## WHAT IS NEEDED
Quote the stretch of the H-1B third-party worksite article from "The attacks on" through "a third-party worksite.".

## SOURCE TEXT
The Draconian Documentation Regime For Third Party Arrangements in H-1B Visa Petitions


The attacks on the H-1B visa program by the Trump administration continue unabated. On February 22, 2018,  U.S. Citizenship and Immigration Services (USCIS)  published a policy memorandum entitled Contracts and Itineraries Requirements for H-1B Petitions Involving Third-Party Worksites (Third-Party Memo) clarifying that USCIS may request detailed documentation to ensure that a legitimate employer-employee relationship is maintained while an employee is working at a third-party worksite.

USCIS said this clarifies existing regulatory requirements relating to H-1B petitions filed for workers who will be employed at one or more third-party worksites. “This policy memorandum makes clear that employers must provide contracts and itineraries for employees who will work at a third-party location,” USCIS said. The guidance explains that for an H-1B petition involving a third-party worksite to be approved, the petitioner must show by a preponderance of evidence that, among other things:

  • The beneficiary will be employed in a specialty occupation; and
  • The employer will maintain an employer-employee relationship with the beneficiary for the duration of the requested validity period.

When H-1B beneficiaries are placed at third-party worksites, petitioners must demonstrate that they have specific and non-speculative qualifying assignments in a specialty occupation for that beneficiary for the entire time requested on the petition, the guidance states. While an H-1B petition may be approved for up to three years, USCIS will, in its discretion, generally limit the approval period to the length of time demonstrated that the beneficiary will be placed in non-speculative work and during which the petitioner will maintain the requisite employer-employee relationship.

In a related news release to the Third-Party Memo, USCIS said the updated policy guidance aligns with President Trump’s “Buy American and Hire American” Executive Order and directive to protect the interests of U.S. workers. “Employment-based petitioners who circumvent the worker protections outlined in the nation’s immigration laws not only injure U.S. workers (e.g., their wages and job opportunities), but also the foreign workers for whom they are petitioning,” the release stated.

## STORED RECORDS
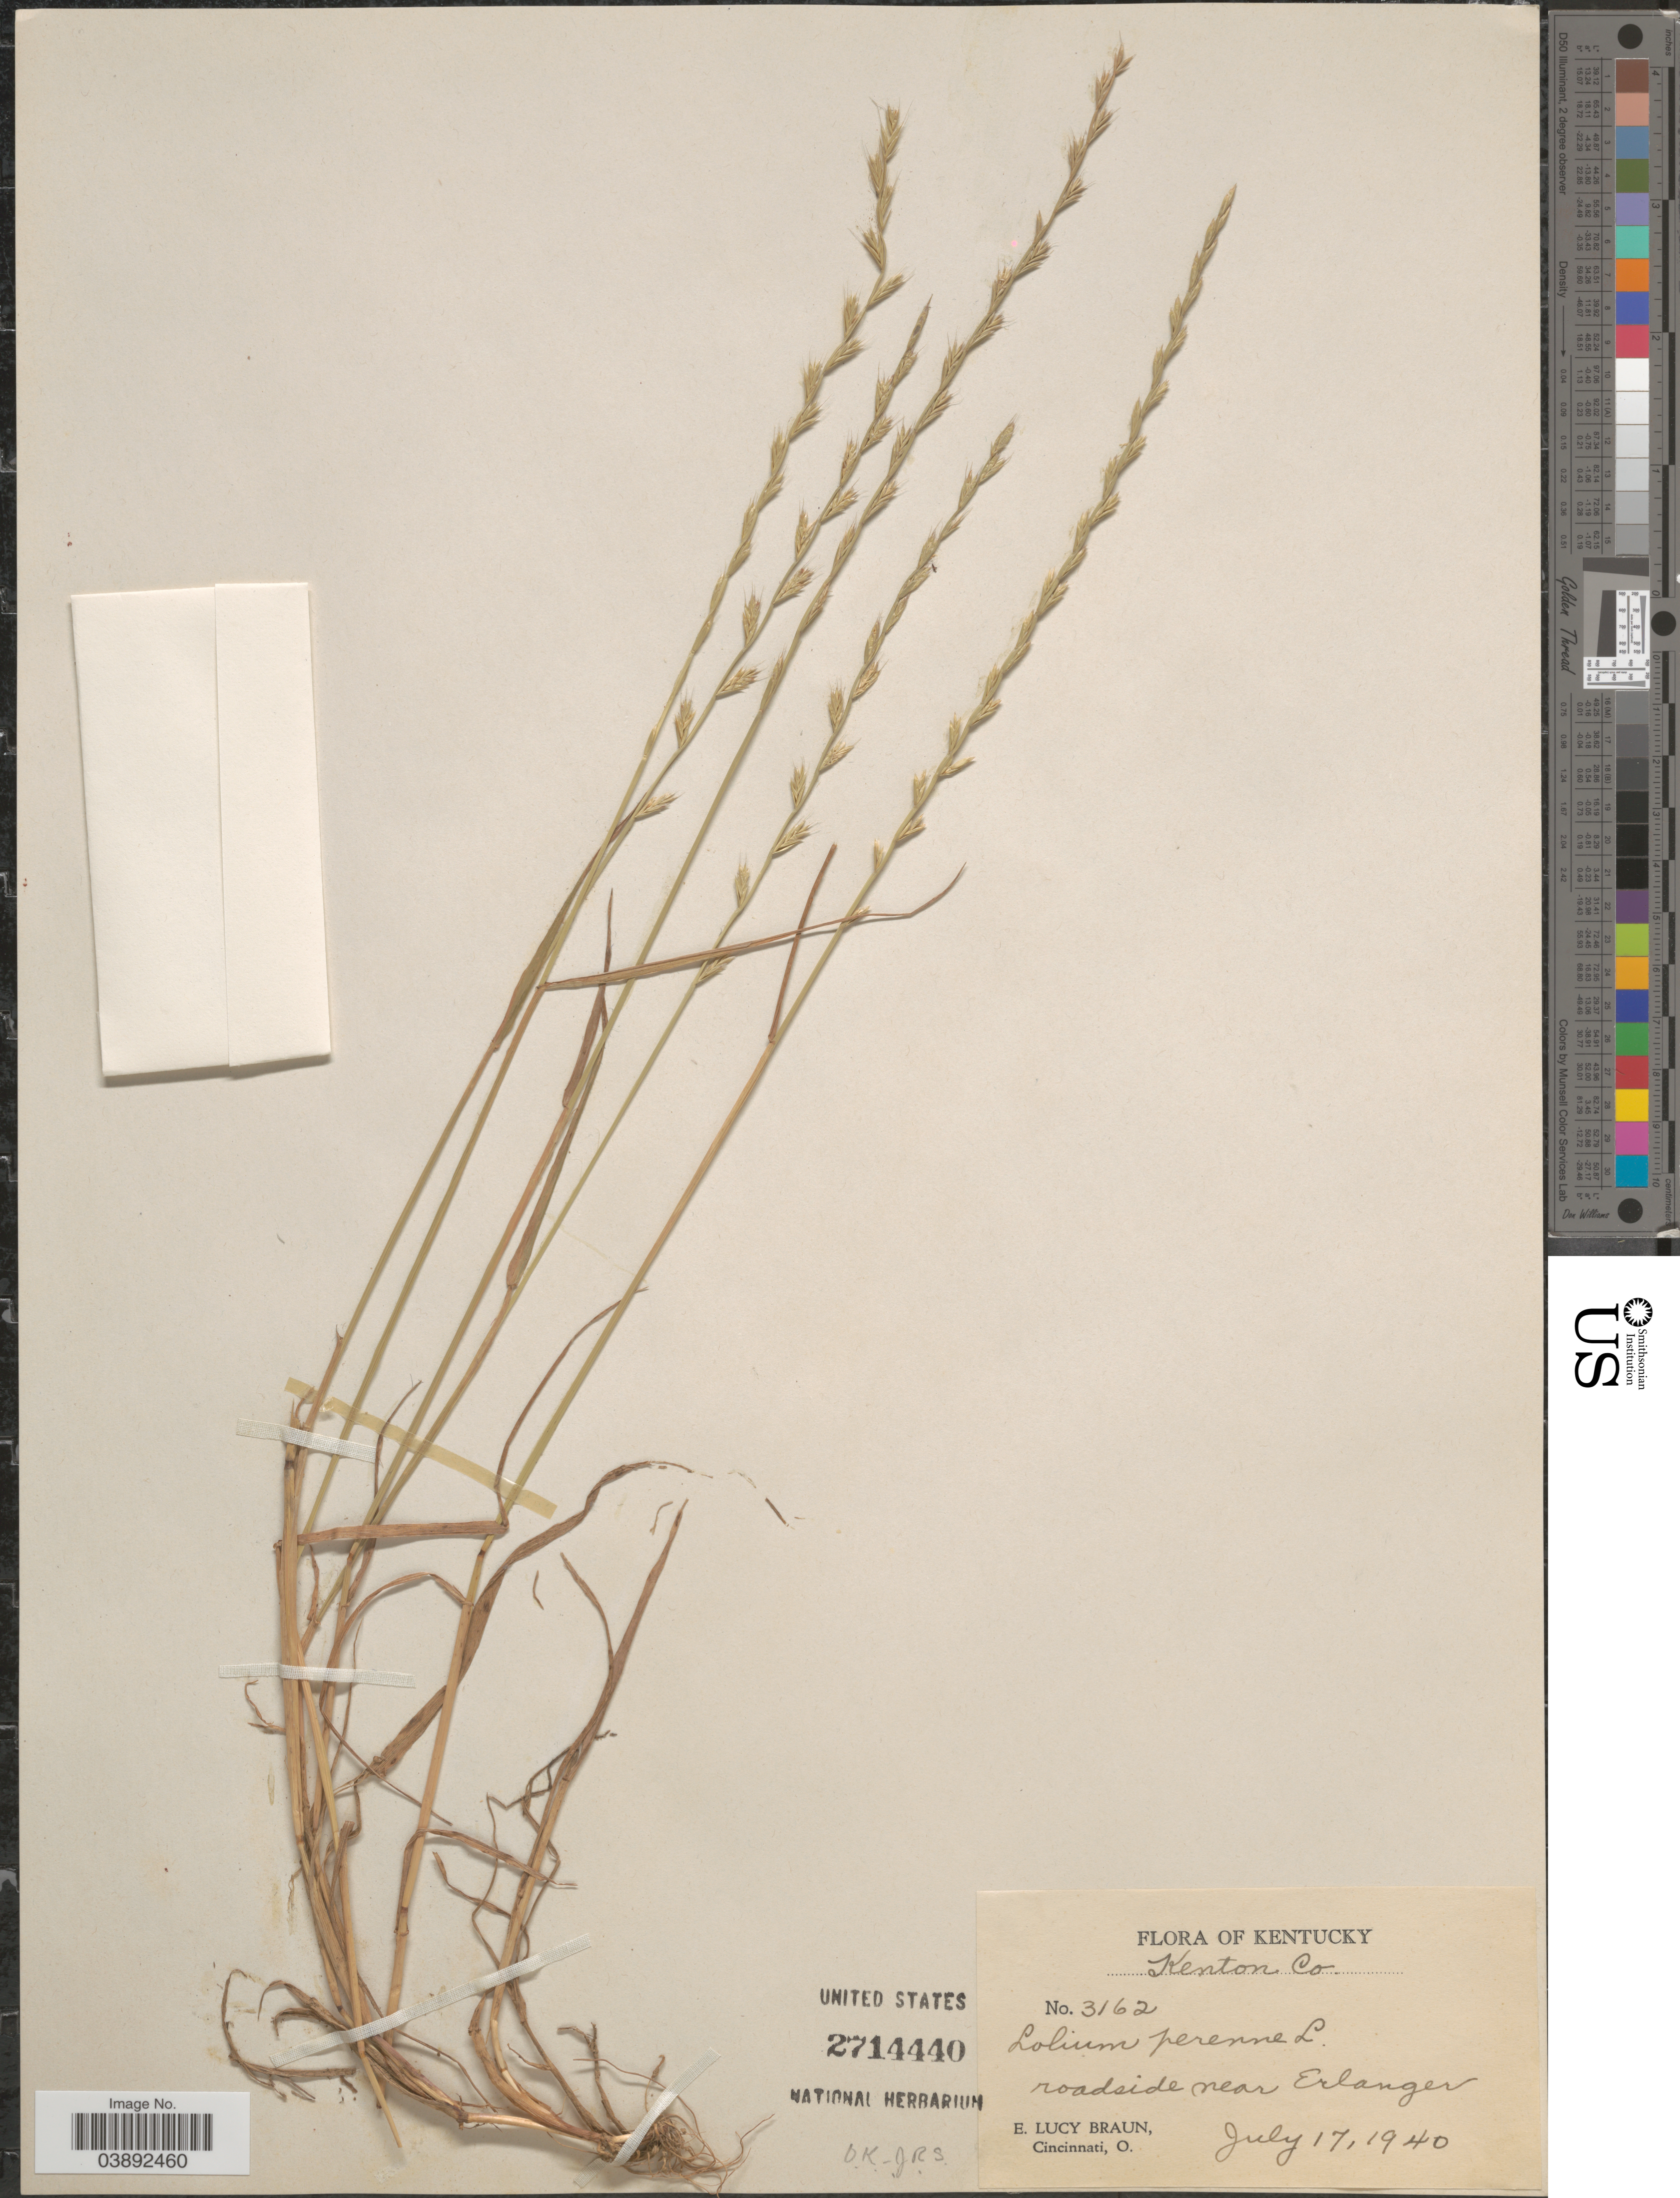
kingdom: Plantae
---
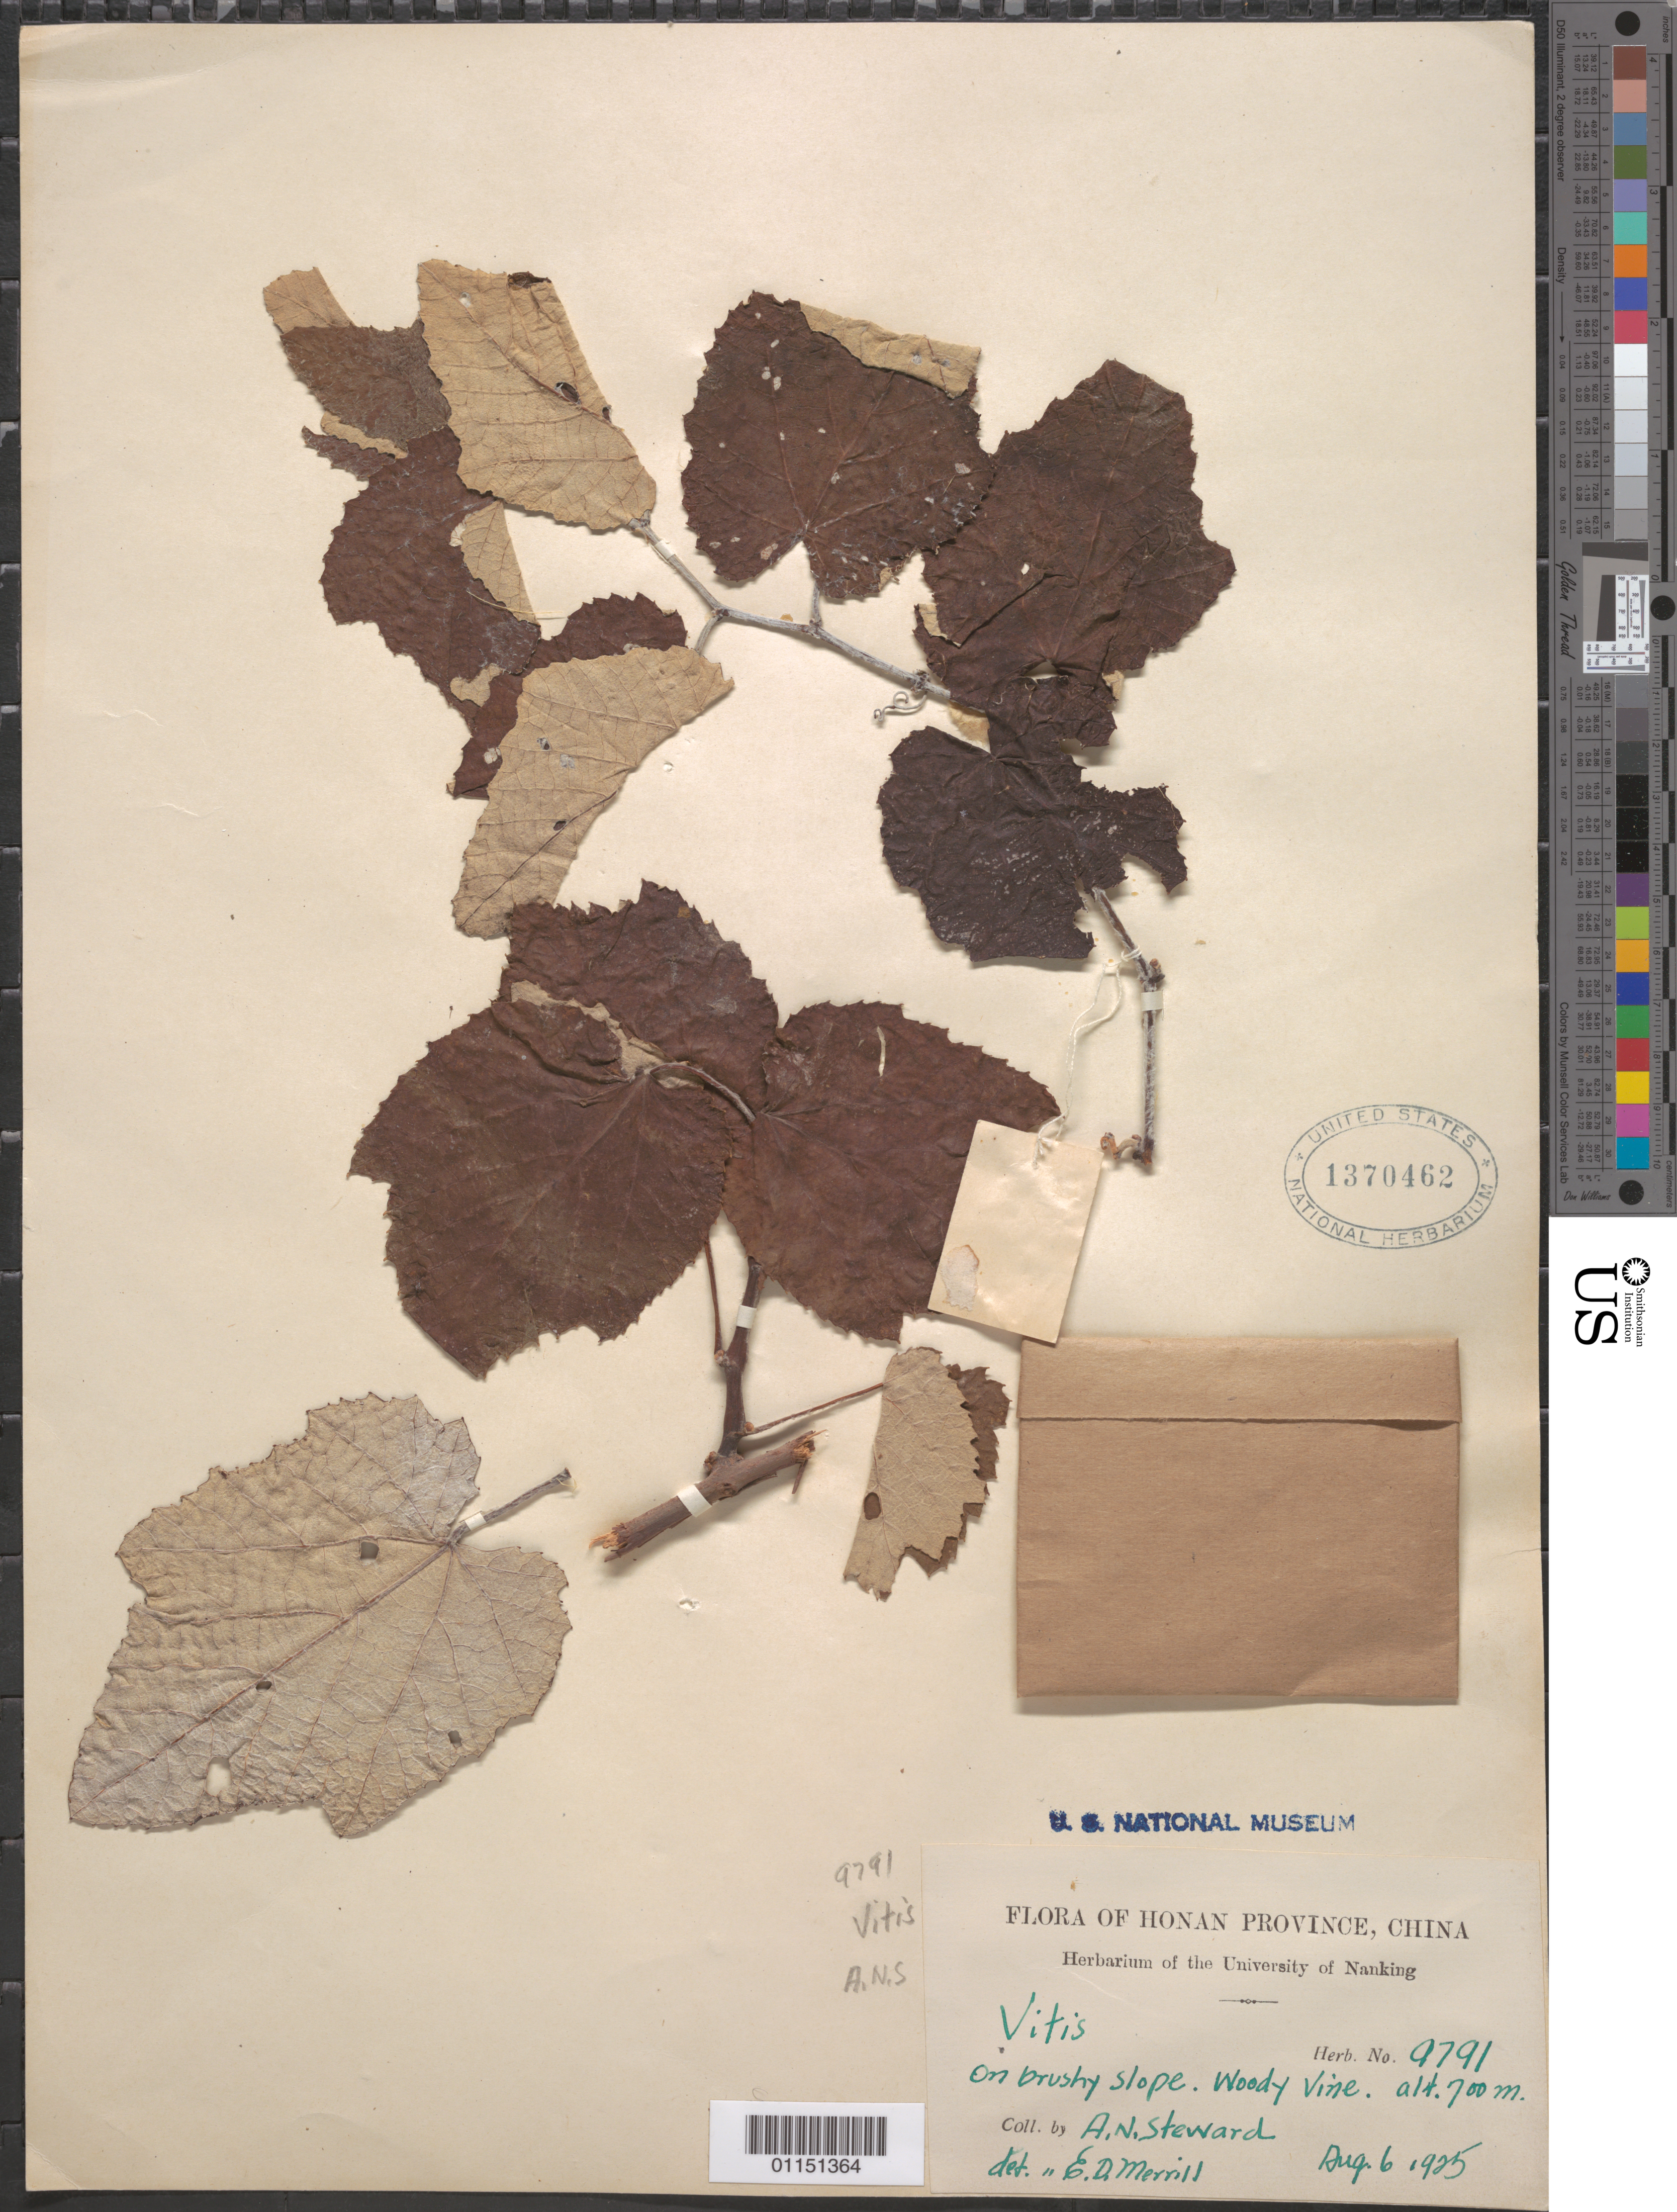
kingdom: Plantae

## RESPONSE TO THE EXERCISE
The attacks on the H-1B visa program by the Trump administration continue unabated. On February 22, 2018,  U.S. Citizenship and Immigration Services (USCIS)  published a policy memorandum entitled Contracts and Itineraries Requirements for H-1B Petitions Involving Third-Party Worksites (Third-Party Memo) clarifying that USCIS may request detailed documentation to ensure that a legitimate employer-employee relationship is maintained while an employee is working at a third-party worksite.